With the exception of an elite group of aficionados who really know their stuff, the vast majority of people in countries with carillons do not know the main figures in our rarefied tradition. This provides us carillonneurs more freedom in selecting our repertoire. If our audience doesn’t have many expectations of what we should play, then we could choose just about anything to arrange and perform. That’s the positive spin. Or, as a carillonneur you could lament the general public’s lack of basic knowledge and take on the mantle of a crusader to acquaint them with the best music written for the carillon.

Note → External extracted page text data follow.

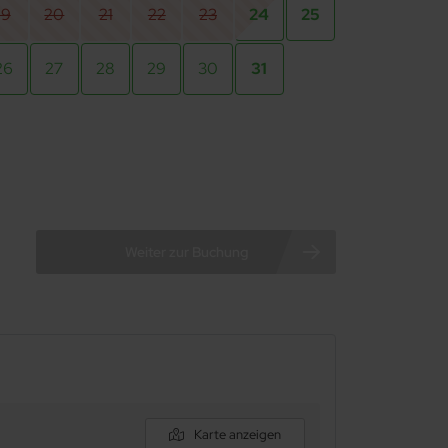
19
20
21
22
23
24
25
26
27
28
29
30
31
Karte anzeigen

The location of carillonneurs seem to affect which way they skew along this repertoire continuum. As Tiffany Ng noted in her comment, European carillonneurs seem comfortable with playing arrangements of popular music, like pop, rock, and jazz. She speculates that the acceptance of the carillon as an important musical instrument and tradition in their countries of origin allow them more leeway in choosing music that might otherwise threaten a sense of prestige. This is counterintuitive on the face of it, since one might expect that carillonneurs from the birthplace of the instrument would embrace its historical repertoire at the expense of exploring the new, but I think she’s right.
In North America, the story is different. Here carillonneurs seem more invested in presenting a particular repertoire, some of it virtuosic, which is composed for the instrument. Careful arrangements of folk songs and western art works abound too. Arrangements of popular music of the day—pop, rock, jazz, etc. are not as common. Some of this is due to copyright laws. But part of it, I think, is due to some carillonneurs’ discomfort at having the carillon turn into a kind of radio that channels popular music of the day that would strip the instrument of its history and identity. And they have a point there too. If carillonneurs were to discontinue maintaining an established and virtuosic repertoire, then why not just replace the carillon console with a computer that can play simple renditions of recognizable tunes on the bells and do away with the performer altogether? There is a lot at stake.
So is the answer somewhere in the middle? I’d have to say yes. I am a woman of moderation, after all.
For bell listeners out there, what catches your attention when you hear them played? Recognizable tunes? Classical arrangements? Intense, virtuosic pieces?